• EXERCISE BRIEF
Extract exactly the lines from the top of the records through the line containing "#### **2. 0.11011 + 0.00110**", and keep pictures out of the copy.

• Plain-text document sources

========================================================================

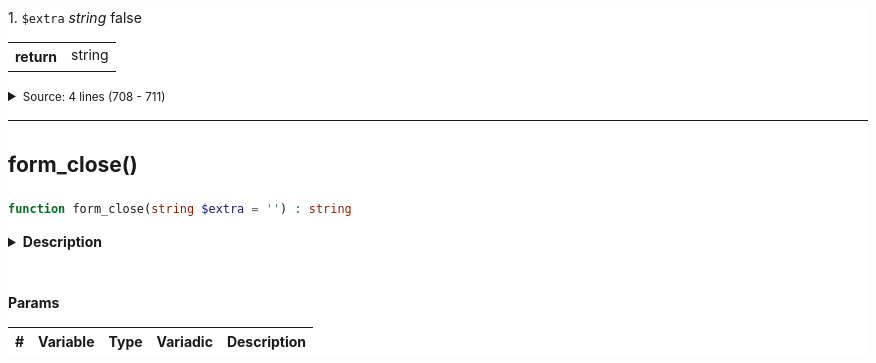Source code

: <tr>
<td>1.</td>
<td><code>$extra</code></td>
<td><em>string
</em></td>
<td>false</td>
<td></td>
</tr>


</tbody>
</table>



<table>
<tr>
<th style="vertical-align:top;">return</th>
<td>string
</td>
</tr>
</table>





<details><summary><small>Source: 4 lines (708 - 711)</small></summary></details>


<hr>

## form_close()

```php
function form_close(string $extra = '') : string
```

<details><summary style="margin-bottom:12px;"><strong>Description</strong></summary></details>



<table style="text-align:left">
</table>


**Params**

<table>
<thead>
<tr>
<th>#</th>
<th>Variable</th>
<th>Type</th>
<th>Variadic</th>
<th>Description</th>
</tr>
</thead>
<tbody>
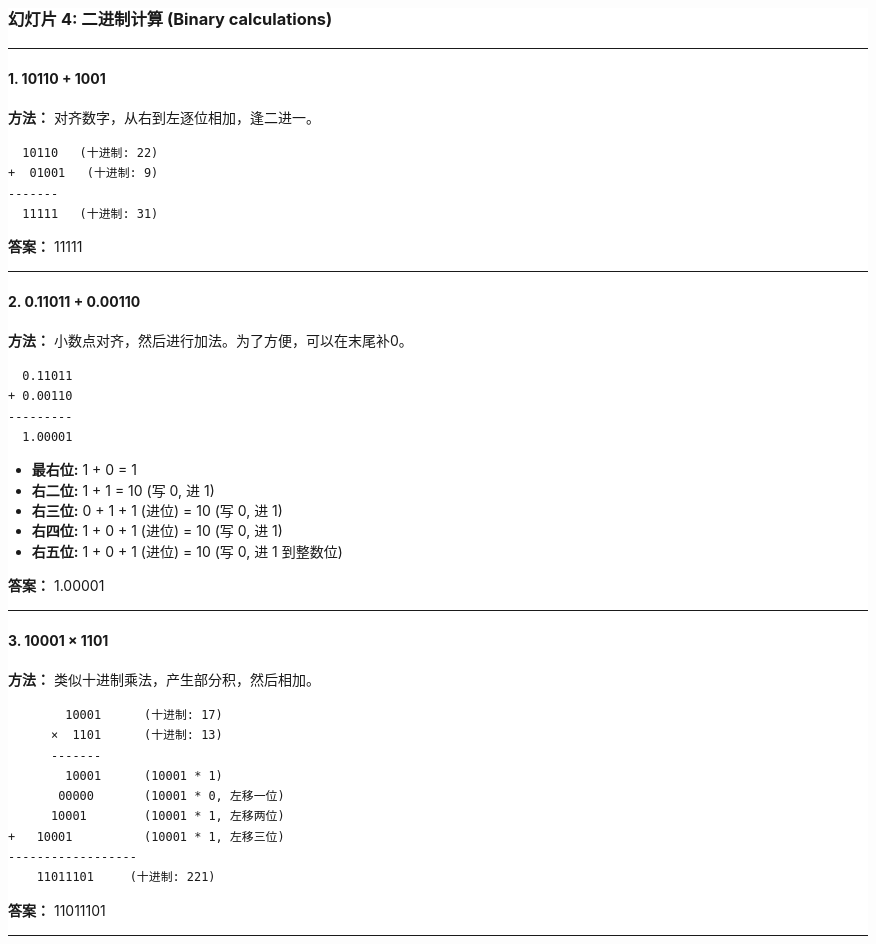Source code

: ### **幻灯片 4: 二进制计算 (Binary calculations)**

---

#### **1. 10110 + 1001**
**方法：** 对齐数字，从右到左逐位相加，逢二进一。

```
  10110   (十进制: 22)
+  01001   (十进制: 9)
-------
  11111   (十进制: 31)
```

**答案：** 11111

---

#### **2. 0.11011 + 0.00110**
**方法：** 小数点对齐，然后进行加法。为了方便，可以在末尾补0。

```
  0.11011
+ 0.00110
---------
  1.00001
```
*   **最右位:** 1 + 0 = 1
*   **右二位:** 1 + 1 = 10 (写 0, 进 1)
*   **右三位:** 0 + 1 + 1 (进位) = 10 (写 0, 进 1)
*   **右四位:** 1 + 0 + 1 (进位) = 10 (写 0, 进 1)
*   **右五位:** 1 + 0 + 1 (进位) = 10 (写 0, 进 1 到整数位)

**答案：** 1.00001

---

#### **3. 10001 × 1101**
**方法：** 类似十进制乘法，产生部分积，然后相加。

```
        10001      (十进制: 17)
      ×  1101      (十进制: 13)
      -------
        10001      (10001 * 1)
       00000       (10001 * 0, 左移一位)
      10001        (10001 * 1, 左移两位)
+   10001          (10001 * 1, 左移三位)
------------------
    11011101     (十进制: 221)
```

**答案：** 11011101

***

========================================================================

• EXPECTED ANSWER
Source code

: <tr>
<td>1.</td>
<td><code>$extra</code></td>
<td><em>string
</em></td>
<td>false</td>
<td></td>
</tr>


</tbody>
</table>



<table>
<tr>
<th style="vertical-align:top;">return</th>
<td>string
</td>
</tr>
</table>





<details><summary><small>Source: 4 lines (708 - 711)</small></summary></details>


<hr>

## form_close()

```php
function form_close(string $extra = '') : string
```

<details><summary style="margin-bottom:12px;"><strong>Description</strong></summary></details>



<table style="text-align:left">
</table>


**Params**

<table>
<thead>
<tr>
<th>#</th>
<th>Variable</th>
<th>Type</th>
<th>Variadic</th>
<th>Description</th>
</tr>
</thead>
<tbody>
Source code

: ### **幻灯片 4: 二进制计算 (Binary calculations)**

---

#### **1. 10110 + 1001**
**方法：** 对齐数字，从右到左逐位相加，逢二进一。

```
  10110   (十进制: 22)
+  01001   (十进制: 9)
-------
  11111   (十进制: 31)
```

**答案：** 11111

---

#### **2. 0.11011 + 0.00110**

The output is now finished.